OPS eyeing middle school reconfiguration


July 3rd, 2014

Omaha, NE – The Omaha Public School system currently has four middle schools serving fifth through eighth graders: Buffet, King Science, Mars and Morton Middle Schools. Two OPS middle schools serve sixth through eighth grade and the remaining six middle schools serve only seventh and eighth grade.


There is currently an evaluation of possible changes to the structure of middle schools. OPS is currently mailing surveys to parents to gather opinions about which middle school they would prefer for their child to attend.

Possibilities include remaining at a seventh and eighth grade only school, adding only sixth grade or adding fifth and sixth grade.

Dr. Sara Edwards, chair of teacher education at the College of Education at the University of Nebraska at Omaha, said research is evasive, adding it really comes down to parental preference.

“What’s interesting is there’s’ no clear indication that one configuration is more appropriate when it comes down to test scores,” Dr. Edwards said. “So it really comes down to a facility plan and where is there space for an age appropriate school?”

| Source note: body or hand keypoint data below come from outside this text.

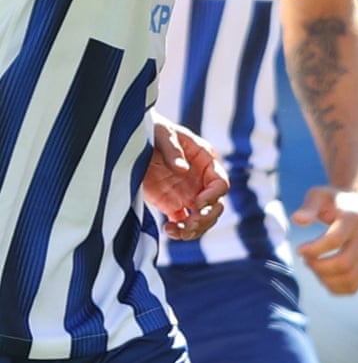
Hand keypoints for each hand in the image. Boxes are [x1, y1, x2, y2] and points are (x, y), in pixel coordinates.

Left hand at [145, 117, 228, 240]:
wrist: (130, 140)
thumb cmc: (153, 130)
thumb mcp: (163, 135)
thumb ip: (173, 151)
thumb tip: (183, 170)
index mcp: (205, 160)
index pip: (221, 183)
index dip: (214, 196)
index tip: (198, 204)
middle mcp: (200, 179)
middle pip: (216, 205)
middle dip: (207, 217)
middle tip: (190, 224)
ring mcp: (187, 193)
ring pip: (202, 217)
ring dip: (195, 229)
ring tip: (178, 231)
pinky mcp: (171, 204)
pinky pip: (183, 222)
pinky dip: (180, 231)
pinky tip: (169, 230)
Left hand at [291, 186, 357, 294]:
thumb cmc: (333, 201)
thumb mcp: (319, 195)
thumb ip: (309, 207)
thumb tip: (297, 219)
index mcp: (354, 217)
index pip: (335, 240)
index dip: (314, 249)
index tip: (299, 249)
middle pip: (344, 263)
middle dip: (319, 267)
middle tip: (307, 259)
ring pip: (350, 278)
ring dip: (326, 279)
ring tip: (316, 267)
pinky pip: (353, 286)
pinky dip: (335, 287)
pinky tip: (324, 275)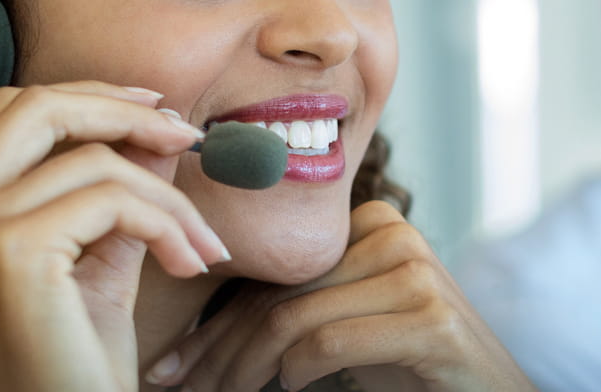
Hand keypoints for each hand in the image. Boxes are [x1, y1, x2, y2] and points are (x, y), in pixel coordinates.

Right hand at [0, 81, 229, 390]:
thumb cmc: (76, 355)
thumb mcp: (100, 254)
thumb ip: (119, 187)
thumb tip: (159, 126)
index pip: (14, 111)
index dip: (89, 98)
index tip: (153, 111)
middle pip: (38, 107)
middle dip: (123, 112)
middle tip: (185, 137)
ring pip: (97, 161)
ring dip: (169, 200)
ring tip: (199, 244)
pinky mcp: (11, 251)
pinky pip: (115, 200)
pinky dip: (168, 226)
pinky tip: (187, 264)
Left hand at [149, 201, 532, 391]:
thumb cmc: (411, 369)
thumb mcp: (349, 329)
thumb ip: (298, 312)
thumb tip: (196, 339)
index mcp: (372, 224)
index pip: (274, 275)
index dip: (213, 324)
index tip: (170, 364)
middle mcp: (395, 236)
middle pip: (278, 296)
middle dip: (217, 350)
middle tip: (171, 385)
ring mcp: (417, 273)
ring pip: (294, 320)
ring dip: (243, 371)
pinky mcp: (430, 318)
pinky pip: (331, 343)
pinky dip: (296, 373)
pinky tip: (290, 387)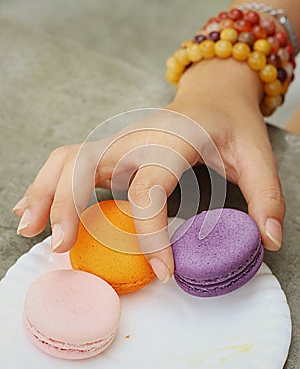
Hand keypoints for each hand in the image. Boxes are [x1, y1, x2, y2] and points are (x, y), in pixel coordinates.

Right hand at [13, 58, 284, 282]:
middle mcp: (136, 137)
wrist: (212, 96)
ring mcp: (118, 141)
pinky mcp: (110, 151)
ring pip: (66, 159)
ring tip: (28, 229)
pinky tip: (33, 210)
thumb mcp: (257, 155)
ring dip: (44, 192)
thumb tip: (269, 241)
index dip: (150, 232)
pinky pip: (68, 164)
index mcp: (172, 139)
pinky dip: (47, 186)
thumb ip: (267, 196)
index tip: (164, 272)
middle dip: (66, 204)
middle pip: (86, 163)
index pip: (148, 187)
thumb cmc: (231, 126)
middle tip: (60, 247)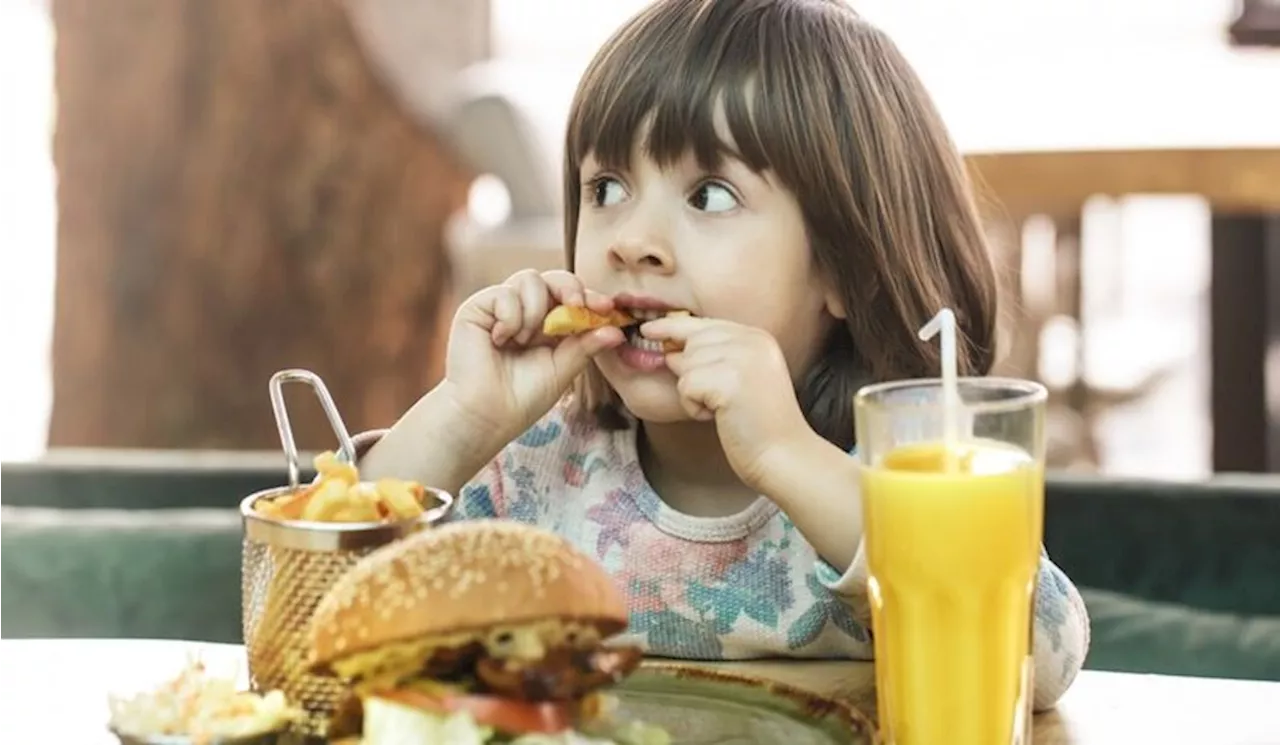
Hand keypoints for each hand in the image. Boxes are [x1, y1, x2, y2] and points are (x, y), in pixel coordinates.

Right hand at [443, 269, 623, 442]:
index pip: (572, 298)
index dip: (590, 297)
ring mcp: (500, 307)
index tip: (607, 307)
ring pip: (530, 279)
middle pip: (553, 278)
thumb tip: (617, 331)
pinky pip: (504, 293)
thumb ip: (586, 346)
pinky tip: (501, 340)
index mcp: (548, 326)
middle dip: (570, 287)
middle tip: (576, 304)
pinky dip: (510, 317)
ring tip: (525, 340)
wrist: (486, 415)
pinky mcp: (477, 308)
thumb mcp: (562, 369)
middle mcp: (525, 311)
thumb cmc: (522, 398)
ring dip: (535, 310)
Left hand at [640, 316, 812, 490]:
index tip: (649, 330)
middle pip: (691, 343)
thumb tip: (669, 349)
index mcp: (757, 337)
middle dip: (689, 373)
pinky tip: (718, 417)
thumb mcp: (742, 378)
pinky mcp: (728, 380)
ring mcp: (741, 358)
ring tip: (722, 409)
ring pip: (685, 364)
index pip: (705, 324)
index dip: (673, 328)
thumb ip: (715, 357)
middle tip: (714, 400)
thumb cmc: (759, 425)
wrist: (783, 455)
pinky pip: (685, 386)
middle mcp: (751, 340)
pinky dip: (693, 406)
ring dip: (693, 393)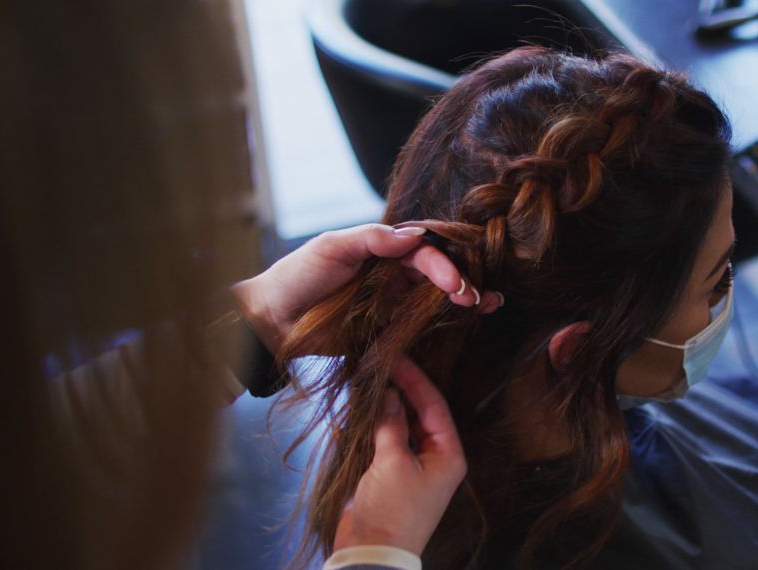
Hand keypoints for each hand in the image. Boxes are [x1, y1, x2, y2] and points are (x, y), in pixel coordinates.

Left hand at [231, 223, 501, 352]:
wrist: (270, 320)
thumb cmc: (296, 276)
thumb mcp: (331, 247)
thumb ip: (371, 239)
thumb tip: (413, 235)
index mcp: (380, 249)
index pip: (421, 251)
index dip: (442, 264)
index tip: (455, 282)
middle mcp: (390, 272)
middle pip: (436, 271)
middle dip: (462, 280)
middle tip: (475, 297)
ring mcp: (389, 300)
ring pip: (434, 295)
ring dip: (464, 297)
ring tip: (488, 303)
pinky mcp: (385, 328)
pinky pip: (419, 322)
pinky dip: (445, 320)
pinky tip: (469, 320)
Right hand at [332, 357, 466, 555]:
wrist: (372, 555)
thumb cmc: (392, 510)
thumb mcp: (392, 462)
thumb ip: (390, 424)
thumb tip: (389, 394)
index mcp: (447, 454)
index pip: (434, 405)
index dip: (415, 379)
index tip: (395, 357)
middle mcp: (434, 457)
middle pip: (418, 412)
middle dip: (399, 390)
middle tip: (378, 365)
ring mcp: (412, 466)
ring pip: (399, 425)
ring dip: (383, 407)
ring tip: (366, 382)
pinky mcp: (390, 474)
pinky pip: (384, 441)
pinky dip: (372, 427)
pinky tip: (357, 412)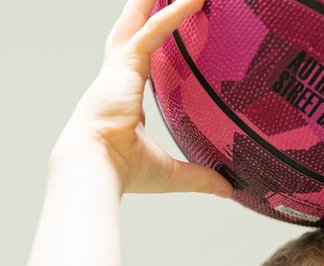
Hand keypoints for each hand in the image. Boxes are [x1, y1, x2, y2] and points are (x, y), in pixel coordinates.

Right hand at [54, 0, 232, 195]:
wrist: (95, 166)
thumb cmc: (122, 170)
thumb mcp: (171, 172)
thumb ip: (201, 176)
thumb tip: (228, 189)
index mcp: (124, 99)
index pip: (140, 62)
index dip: (151, 44)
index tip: (161, 30)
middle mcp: (118, 78)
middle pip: (133, 31)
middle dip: (143, 9)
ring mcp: (120, 69)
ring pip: (141, 21)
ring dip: (154, 1)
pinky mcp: (125, 65)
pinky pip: (154, 31)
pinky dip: (174, 13)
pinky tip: (194, 0)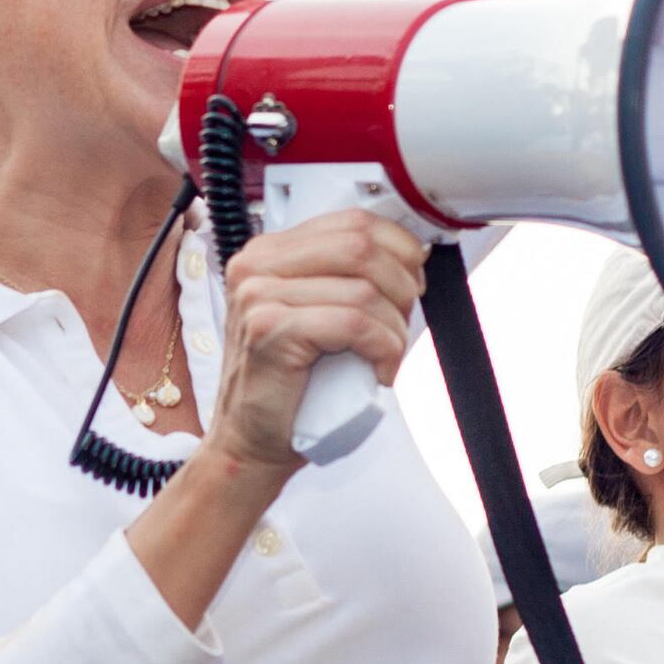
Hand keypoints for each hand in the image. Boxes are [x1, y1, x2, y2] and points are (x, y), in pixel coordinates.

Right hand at [206, 208, 424, 472]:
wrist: (250, 442)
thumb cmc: (291, 387)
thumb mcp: (316, 315)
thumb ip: (343, 280)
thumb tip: (410, 257)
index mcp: (268, 253)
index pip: (351, 221)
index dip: (397, 246)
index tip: (413, 278)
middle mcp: (256, 266)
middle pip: (361, 246)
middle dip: (401, 285)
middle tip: (403, 322)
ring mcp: (258, 295)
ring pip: (364, 289)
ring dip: (394, 327)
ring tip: (387, 355)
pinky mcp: (270, 329)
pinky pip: (355, 323)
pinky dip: (383, 349)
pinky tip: (377, 370)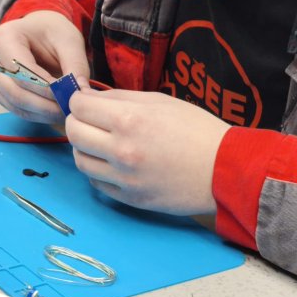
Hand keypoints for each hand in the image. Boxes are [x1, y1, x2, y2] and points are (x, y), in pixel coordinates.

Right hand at [0, 10, 89, 124]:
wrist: (37, 30)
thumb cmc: (51, 31)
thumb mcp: (69, 41)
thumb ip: (75, 65)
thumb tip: (80, 92)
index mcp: (3, 38)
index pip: (22, 72)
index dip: (46, 89)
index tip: (69, 97)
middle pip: (15, 92)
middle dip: (45, 105)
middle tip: (70, 109)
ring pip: (15, 104)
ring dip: (42, 113)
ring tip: (65, 112)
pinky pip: (15, 108)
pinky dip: (36, 114)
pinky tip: (54, 112)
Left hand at [66, 88, 229, 215]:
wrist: (224, 170)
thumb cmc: (197, 130)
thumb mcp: (160, 101)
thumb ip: (120, 98)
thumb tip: (88, 97)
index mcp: (129, 120)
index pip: (78, 106)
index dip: (79, 99)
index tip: (86, 101)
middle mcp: (121, 150)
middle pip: (72, 132)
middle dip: (77, 121)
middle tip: (90, 119)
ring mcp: (124, 178)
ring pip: (79, 160)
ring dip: (84, 147)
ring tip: (101, 142)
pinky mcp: (130, 198)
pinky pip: (97, 182)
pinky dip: (98, 170)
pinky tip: (114, 162)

Mike McCormack said as a product of OPS, he has an inside perspective of what its like in public schools. (Photo Courtesy Brandon McDermott)

Mike McCormack said as a product of OPS, he has an inside perspective of what its like in public schools. (Photo Courtesy Brandon McDermott)

Dr. Edwards said the meaning of what a middle school is has changed.

“In 1970, junior highs were mini high schools,” Dr. Edwards said. “At that time there was a shift in thinking of ‘we need to have age appropriate schools for middle school kids. Middle school is really different from junior high in that a middle school has a team to help foster students’ progress from junior high towards high school.”

Carla Noerrlinger, executive director of the research division for OPS, agreed with Dr. Edwards on the complexity of middle schools.

“Middle schools are established to meet not just academic needs of the pre-adolescent middle learner, but also their emotional and developmental needs,” Noerrlinger said.

Noerrlinger also agreed with Dr. Edwards, that the school structure from the principal to the teachers, are important when helping students transition from elementary to middle school. Dr. Edwards said family involvement is important when it comes to student development.

“It depends so much on the teachers and on the building leadership and the curriculum much more so than whether a sixth grader is with a seventh grader or a fifth grader,” Dr. Edwards said.

Mike McCormack, a parent of two OPS students, said his nephew goes to Otte Middle School in Blair, Neb., which schools sixth through eighth graders.

Otte middle school is not an OPS school.

McCormack said his nephew faced issues with bullies, and he is worried about the chances of his son being bullied.

“There were other situations in which he was bullied around, it was by older kids, and he is a heavier boy,” McCormack said. “My son, he is little and a sensitive guy. I don’t think I would necessarily want him going to middle school, with that type of environment, at that age.”

McCormack, 28, graduated from Omaha Benson High School after 12 years in OPS. He said his son has already dealt with bullying in elementary school and he is worried about the possibility of it once his sixth grade son goes to school with older kids.

“Like when he told me ‘the kids were punching me in the bathroom,’ I said, ‘were you telling them to stop?’ He said ‘yes’ and I said ‘when someone is punching you, you guard your face.’” McCormack said. “Maybe it was because he was interacting with older kids and they knew he could get pushed around.”

McCormack said he has fears of his child being bullied or not being mature enough to interact with older students, but he said he is confident in his teachings to both his children.

Dr. Edwards said in the right settings with proper schooling, sixth graders can learn the ways of middle school life. She said this will prepare them for high school.

“Sixth grade is one of those groups where it is on the verge of leaving the elementary and heading in the junior highs, but with the emergence of middle school, sixth graders really fit well into the middle school concept,” Dr. Edwards said.

Noerrlinger said OPS have received nearly 3,000 completed surveys from parents and no decision has been made regarding grade level reconfiguration.